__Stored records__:
----------

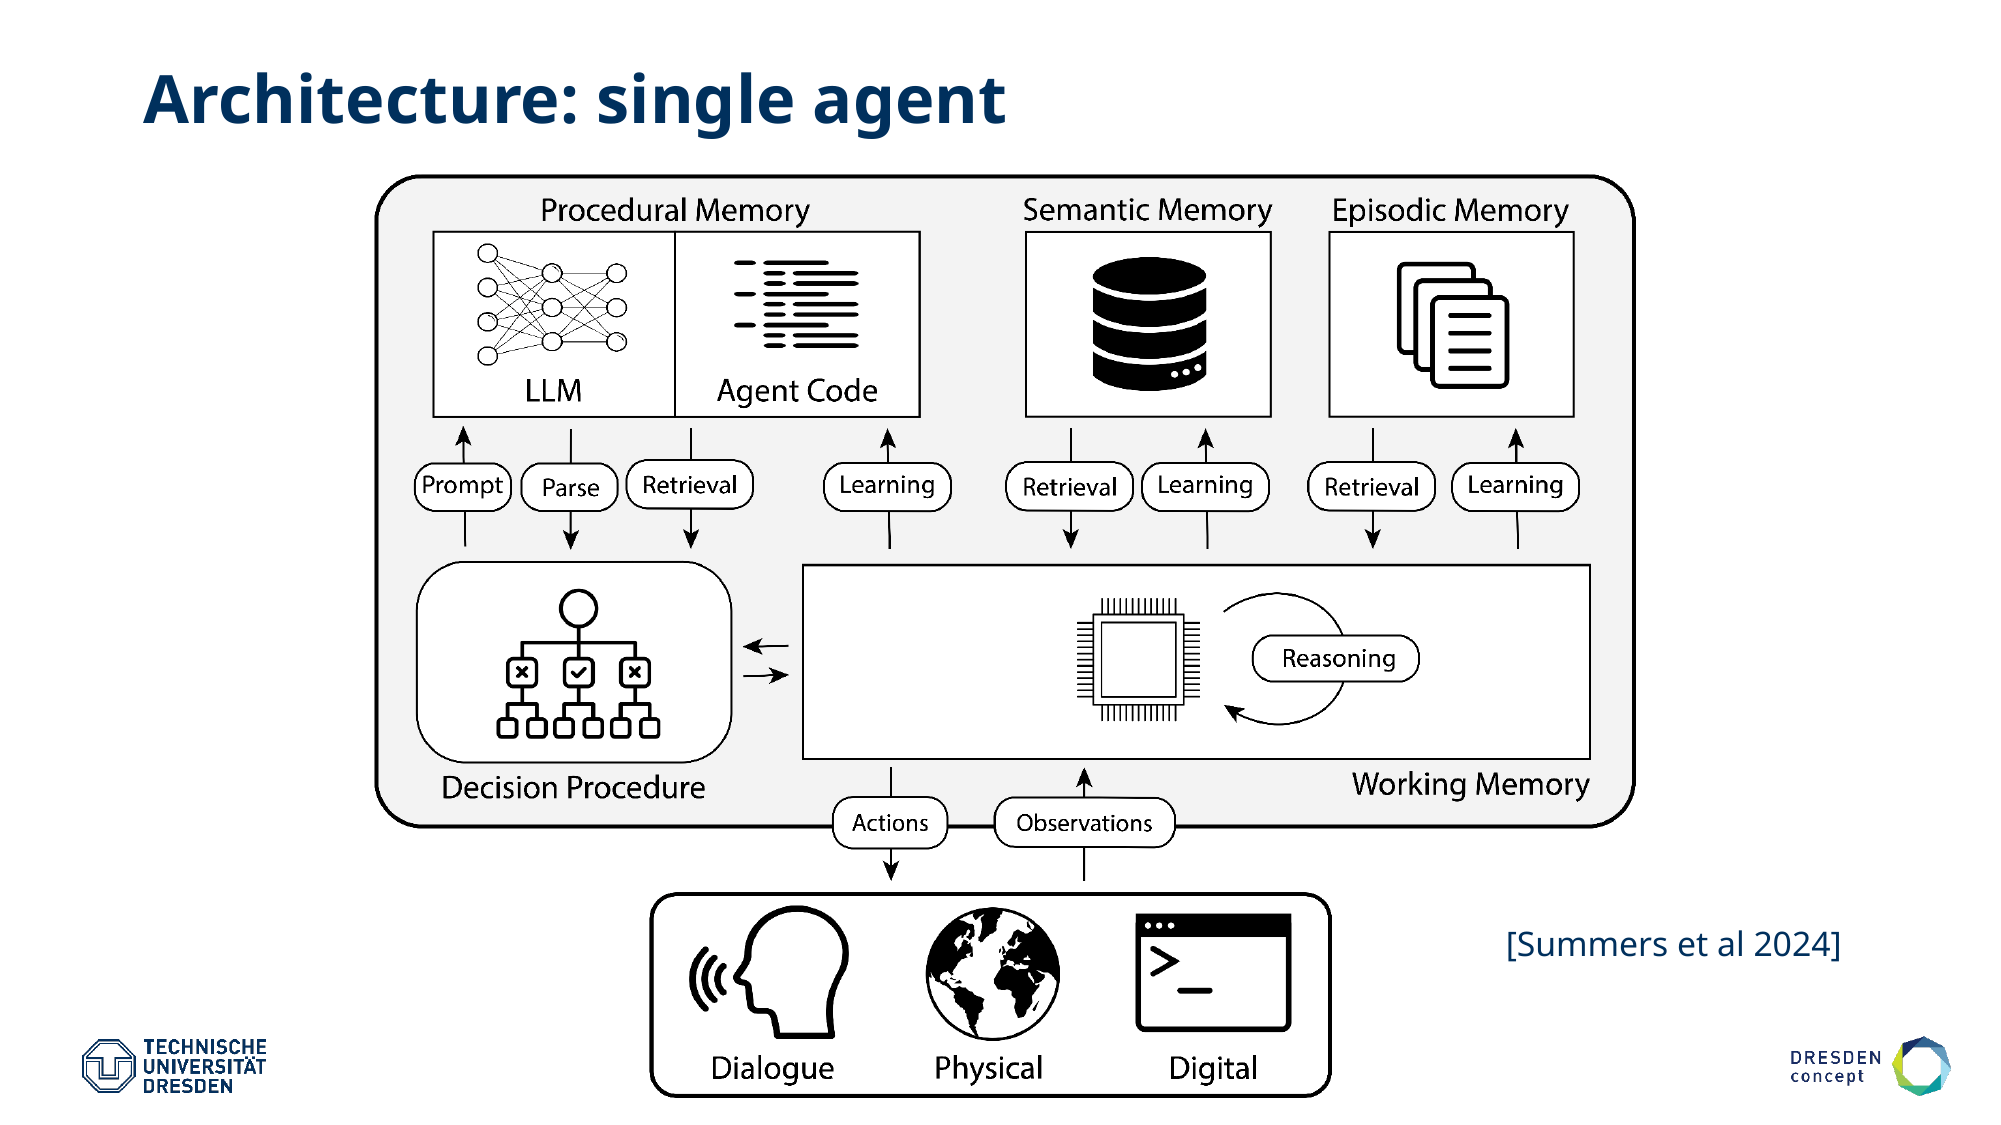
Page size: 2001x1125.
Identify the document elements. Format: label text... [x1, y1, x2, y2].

picture [82, 1039, 266, 1093]
picture [1791, 1036, 1951, 1096]
picture [353, 168, 1666, 1106]
text_box [Summers et al 2024] [1671, 915, 2000, 971]
title Architecture: single agent [143, 56, 1880, 169]
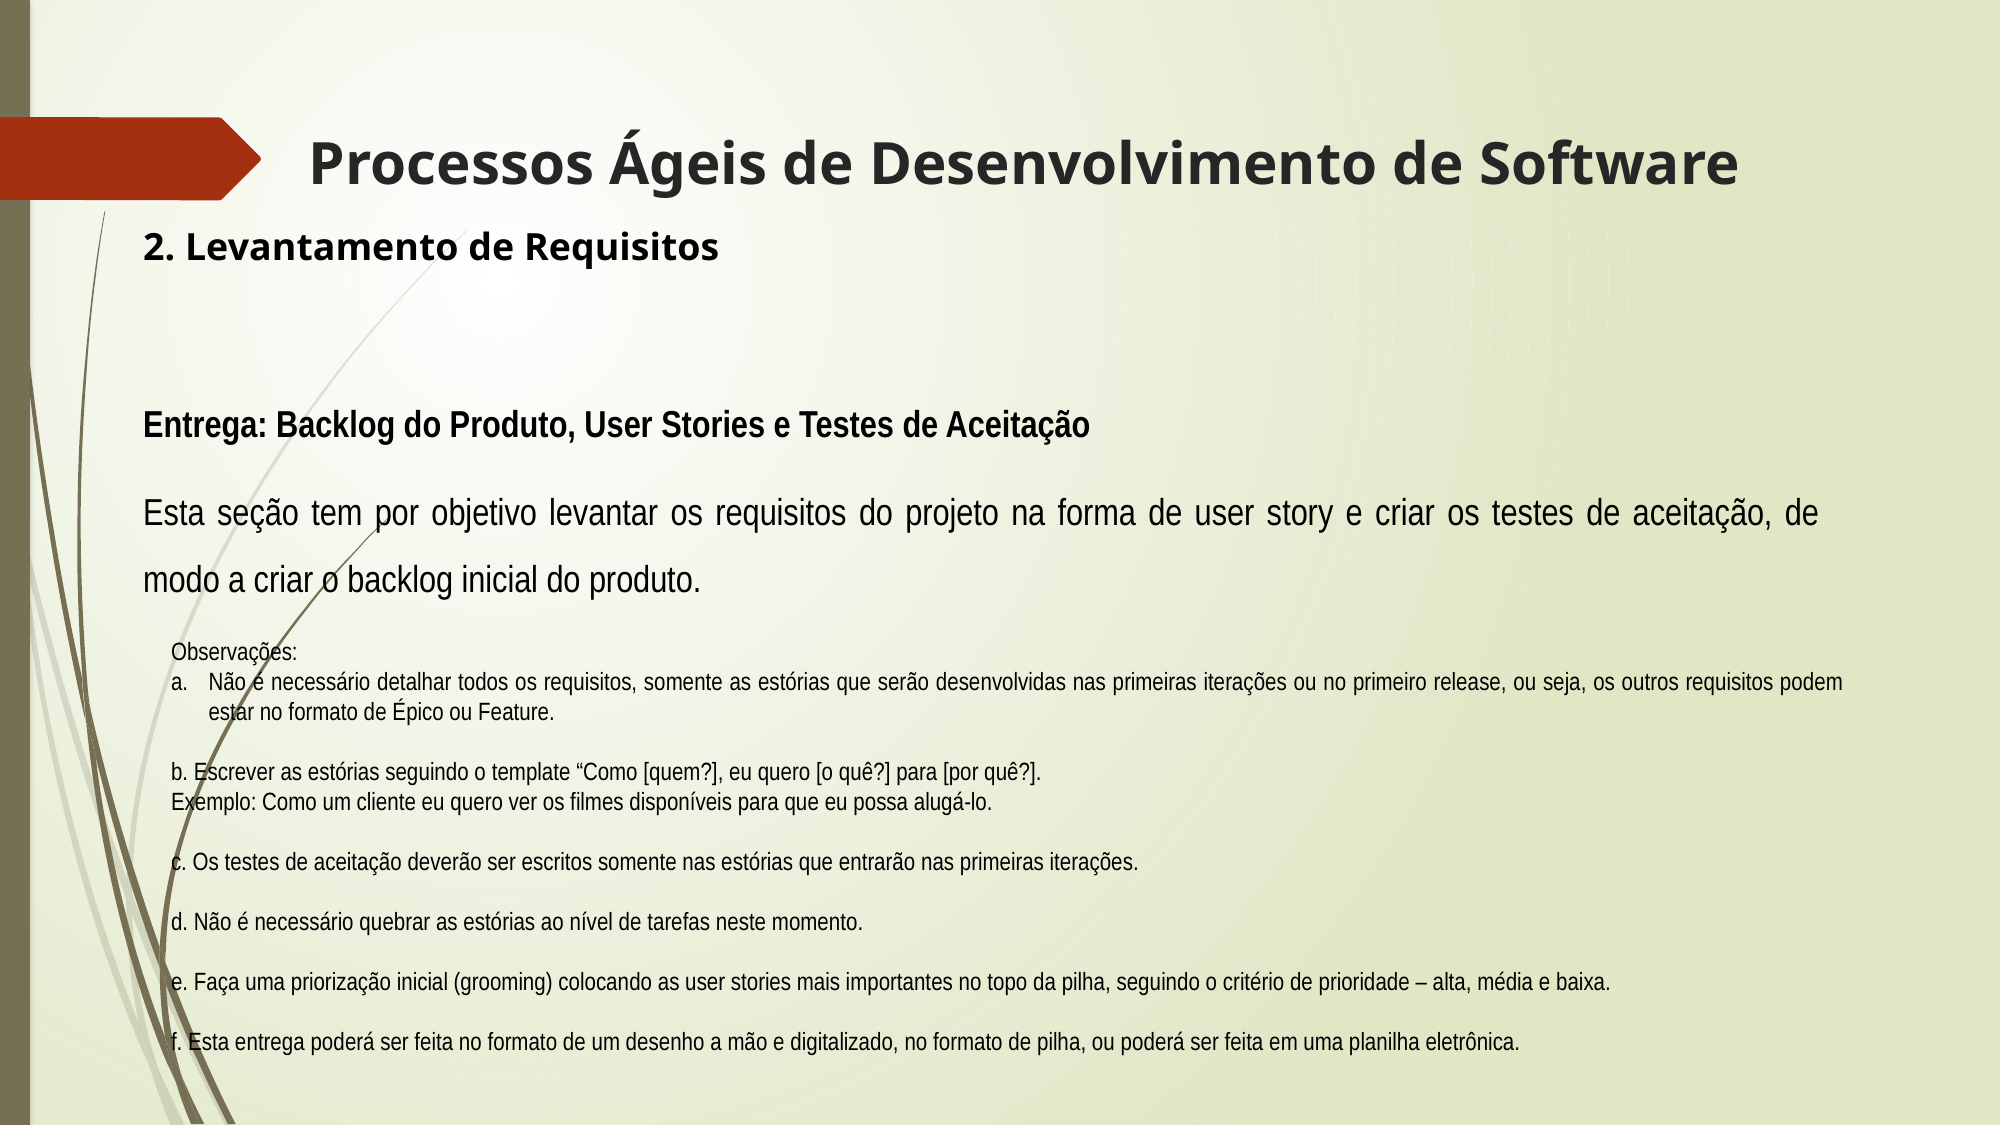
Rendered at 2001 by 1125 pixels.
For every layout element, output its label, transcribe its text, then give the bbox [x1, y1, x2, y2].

text_box Observações: Não é necessário detalhar todos os requisitos, somente as estórias que serão desenvolvidas nas primeiras iterações ou no primeiro release, ou seja, os outros requisitos podem estar no formato de Épico ou Feature. b. Escrever as estórias seguindo o template “Como [quem?], eu quero [o quê?] para [por quê?]. Exemplo: Como um cliente eu quero ver os filmes disponíveis para que eu possa alugá-lo. c. Os testes de aceitação deverão ser escritos somente nas estórias que entrarão nas primeiras iterações. d. Não é necessário quebrar as estórias ao nível de tarefas neste momento. e. Faça uma priorização inicial (grooming) colocando as user stories mais importantes no topo da pilha, seguindo o critério de prioridade – alta, média e baixa. f. Esta entrega poderá ser feita no formato de um desenho a mão e digitalizado, no formato de pilha, ou poderá ser feita em uma planilha eletrônica. [156, 613, 1863, 1063]
text_box Esta seção tem por objetivo levantar os requisitos do projeto na forma de user story e criar os testes de aceitação, de modo a criar o backlog inicial do produto. [128, 457, 1835, 608]
text_box Entrega: Backlog do Produto, User Stories e Testes de Aceitação [128, 370, 1835, 453]
text_box 2. Levantamento de Requisitos [128, 170, 759, 275]
title Processos Ágeis de Desenvolvimento de Software [293, 118, 1777, 222]
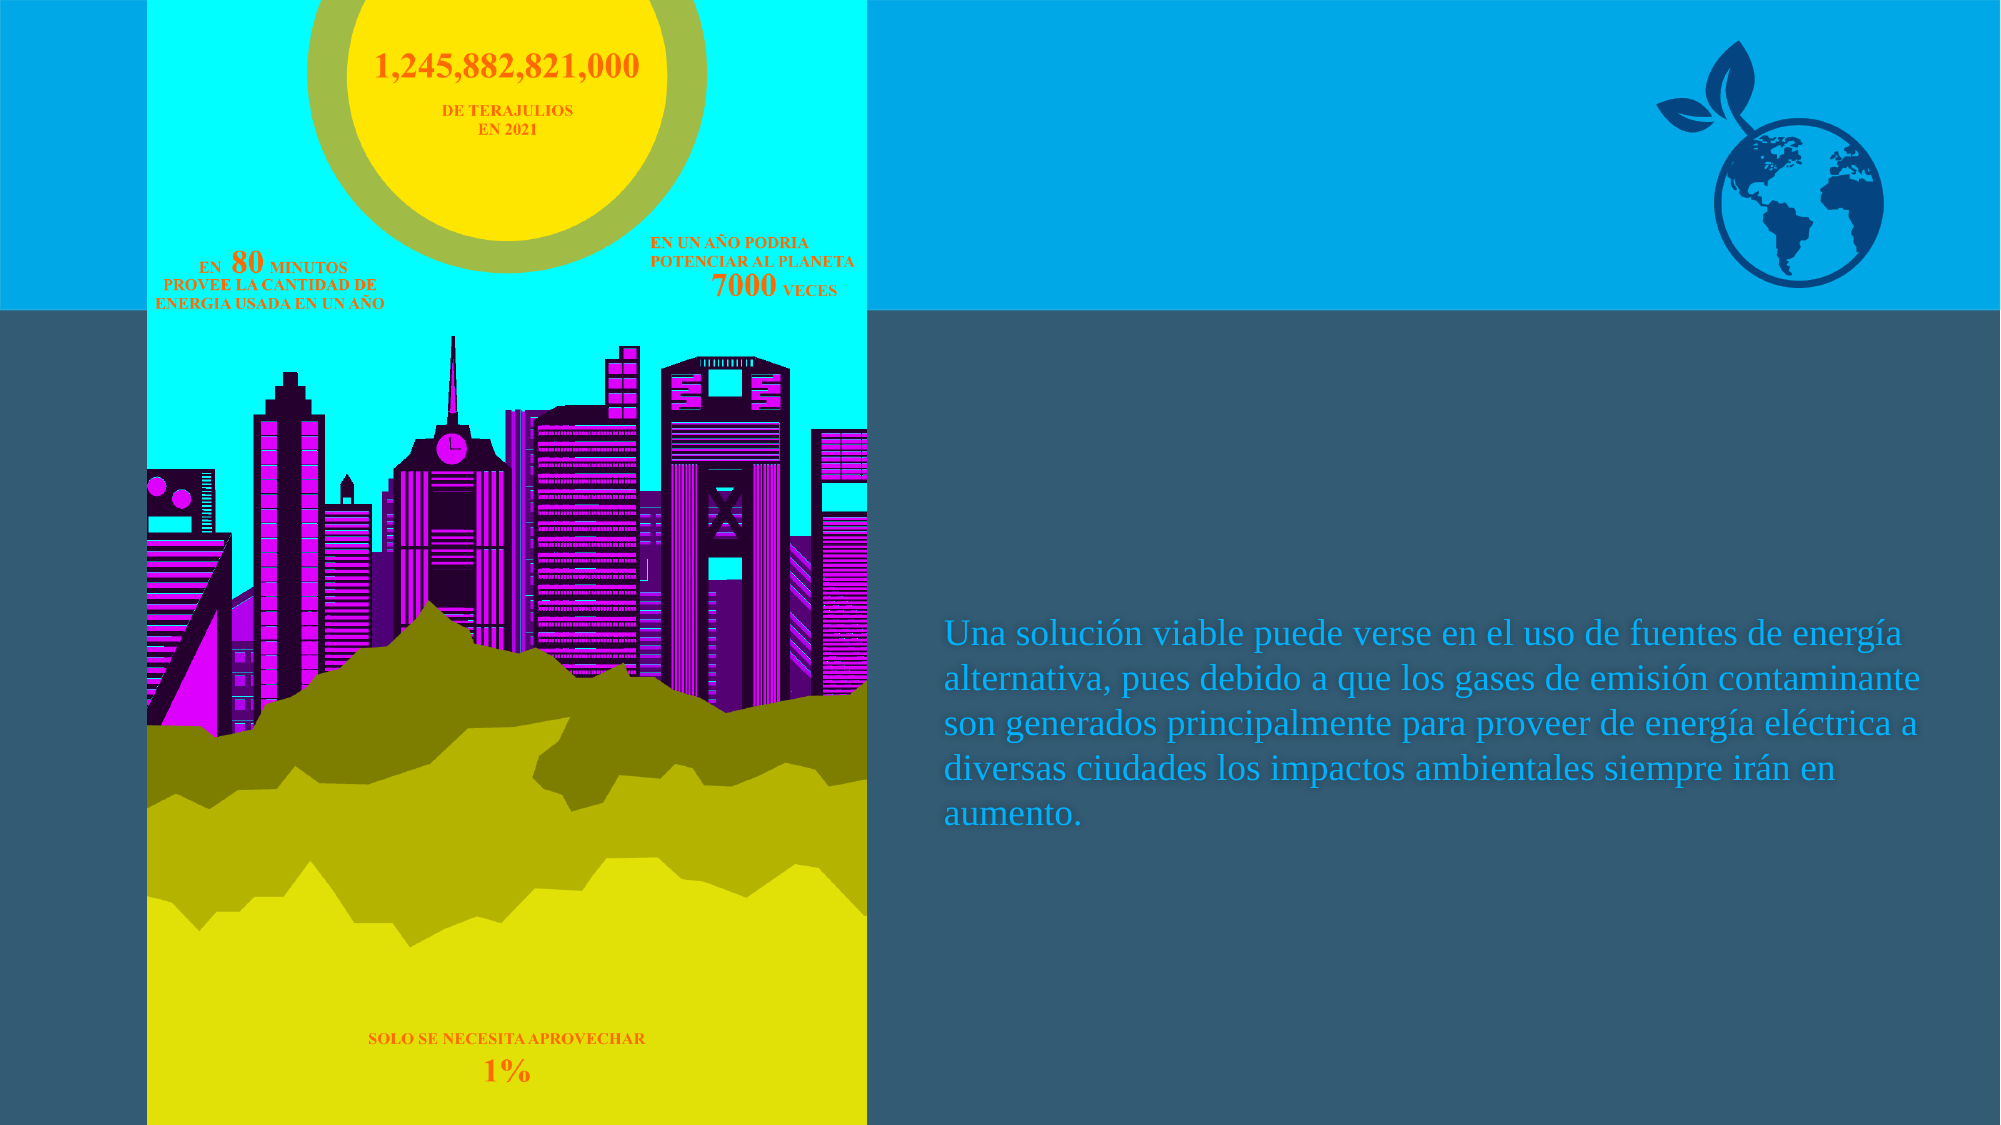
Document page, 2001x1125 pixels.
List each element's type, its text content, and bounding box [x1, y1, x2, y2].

picture [1659, 99, 1710, 131]
list Una solución viable puede verse en el uso de fuentes de energía alternativa, pues debido a que los gases de emisión contaminante son generados principalmente para proveer de energía eléctrica a diversas ciudades los impactos ambientales siempre irán en aumento. [929, 315, 1962, 1125]
picture [146, 0, 867, 1125]
picture [1707, 43, 1883, 287]
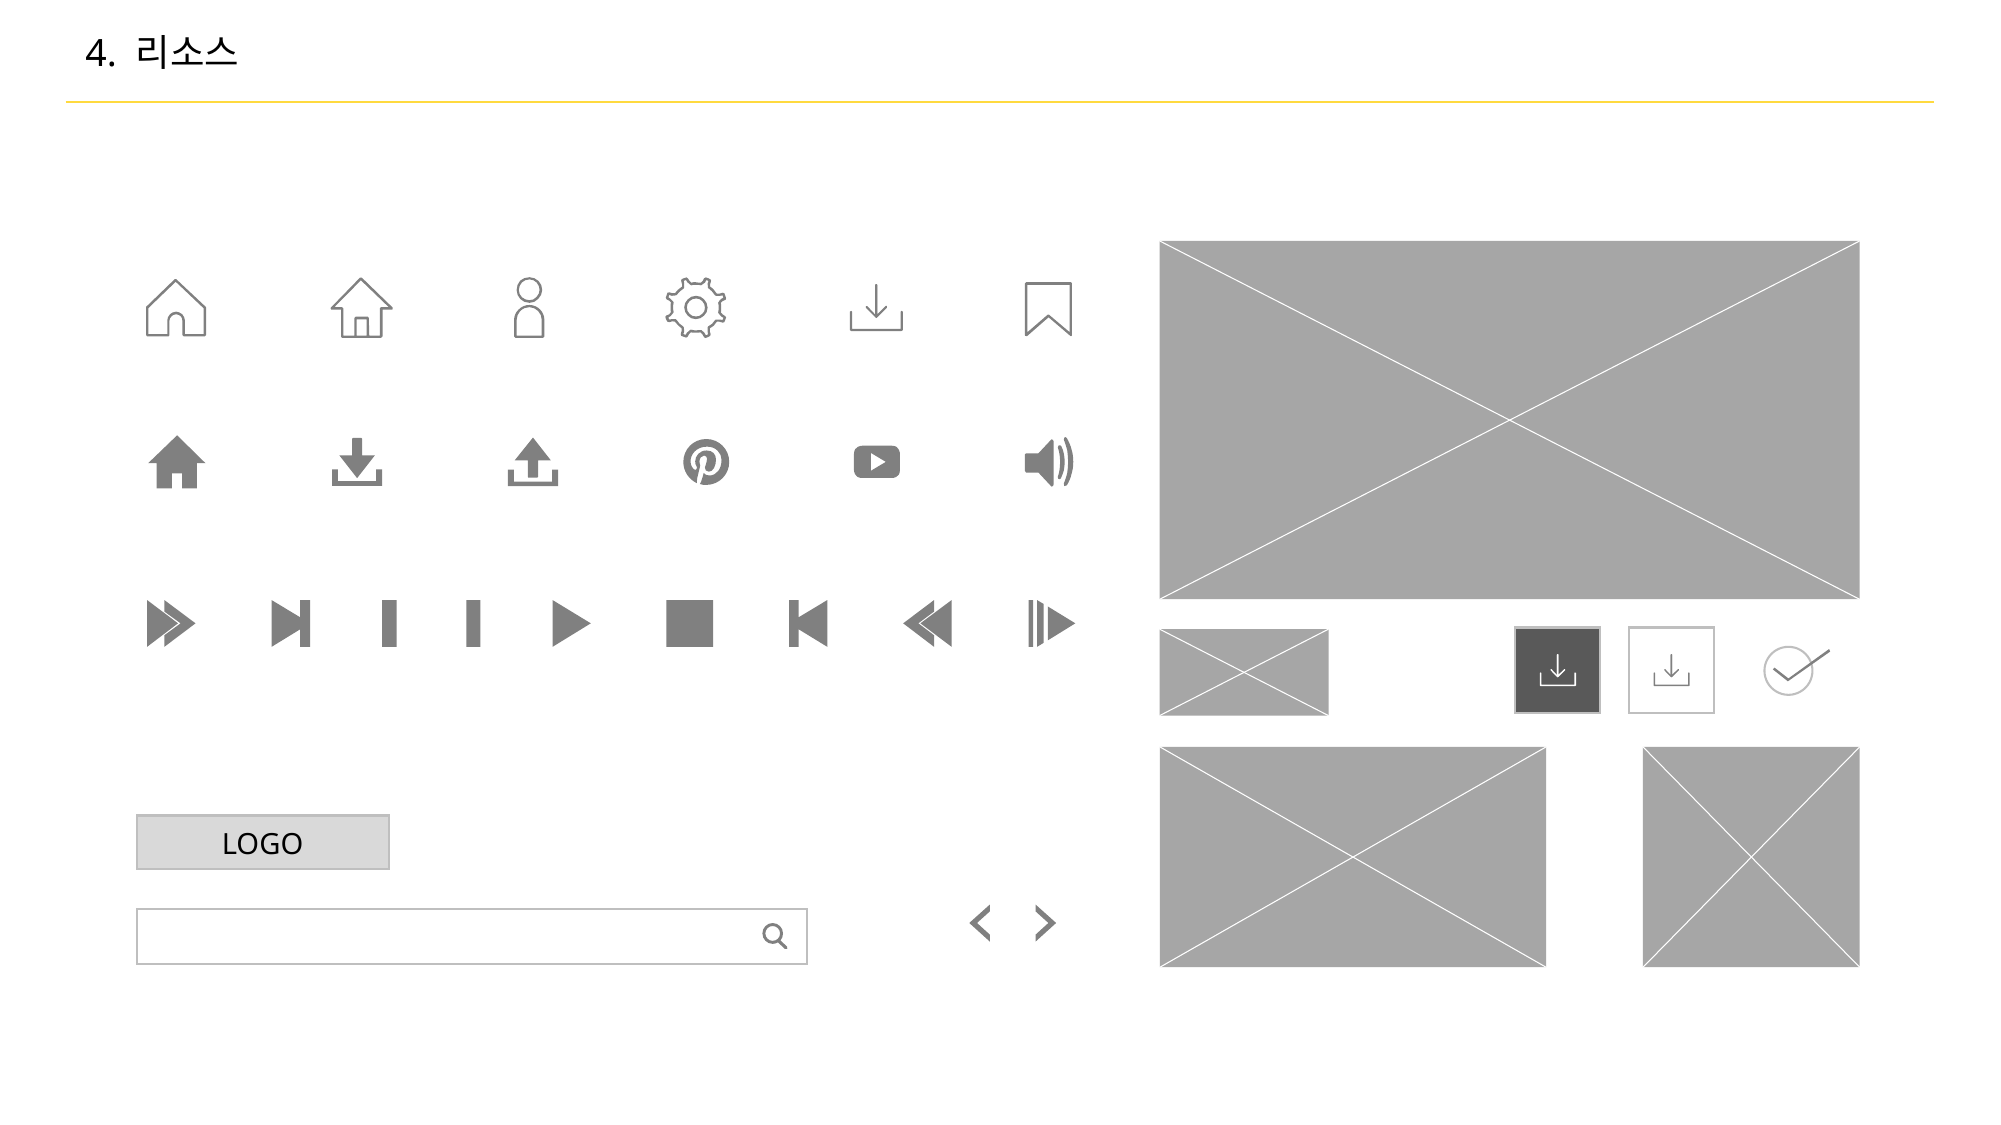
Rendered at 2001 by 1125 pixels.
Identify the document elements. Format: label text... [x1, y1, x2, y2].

----------

__Task__: Print the data exactly as written, dropping any images it holds.

__Solution below__:
Page size: 2001x1125.
Identify the document elements. Format: label text... [x1, y1, x2, y2].

picture [82, 1039, 266, 1093]
picture [1791, 1036, 1951, 1096]
picture [353, 168, 1666, 1106]
text_box [Summers et al 2024] [1671, 915, 2000, 971]
title Architecture: single agent [143, 56, 1880, 169]
Rendered at 2001 by 1125 pixels.
For every layout element, output its label, transcribe its text, then give the bbox [x1, y1, x2, y2].

text_box Observações: Não é necessário detalhar todos os requisitos, somente as estórias que serão desenvolvidas nas primeiras iterações ou no primeiro release, ou seja, os outros requisitos podem estar no formato de Épico ou Feature. b. Escrever as estórias seguindo o template “Como [quem?], eu quero [o quê?] para [por quê?]. Exemplo: Como um cliente eu quero ver os filmes disponíveis para que eu possa alugá-lo. c. Os testes de aceitação deverão ser escritos somente nas estórias que entrarão nas primeiras iterações. d. Não é necessário quebrar as estórias ao nível de tarefas neste momento. e. Faça uma priorização inicial (grooming) colocando as user stories mais importantes no topo da pilha, seguindo o critério de prioridade – alta, média e baixa. f. Esta entrega poderá ser feita no formato de um desenho a mão e digitalizado, no formato de pilha, ou poderá ser feita em uma planilha eletrônica. [156, 613, 1863, 1063]
text_box Esta seção tem por objetivo levantar os requisitos do projeto na forma de user story e criar os testes de aceitação, de modo a criar o backlog inicial do produto. [128, 457, 1835, 608]
text_box Entrega: Backlog do Produto, User Stories e Testes de Aceitação [128, 370, 1835, 453]
text_box 2. Levantamento de Requisitos [128, 170, 759, 275]
title Processos Ágeis de Desenvolvimento de Software [293, 118, 1777, 222]
Document page, 2001x1125 pixels.
List each element's type, its text content, and bounding box [x1, y1, x2, y2].

picture [1659, 99, 1710, 131]
list Una solución viable puede verse en el uso de fuentes de energía alternativa, pues debido a que los gases de emisión contaminante son generados principalmente para proveer de energía eléctrica a diversas ciudades los impactos ambientales siempre irán en aumento. [929, 315, 1962, 1125]
picture [146, 0, 867, 1125]
picture [1707, 43, 1883, 287]
Rendered at 2001 by 1125 pixels.
Identify the document elements. Format: label text... [x1, y1, x2, y2].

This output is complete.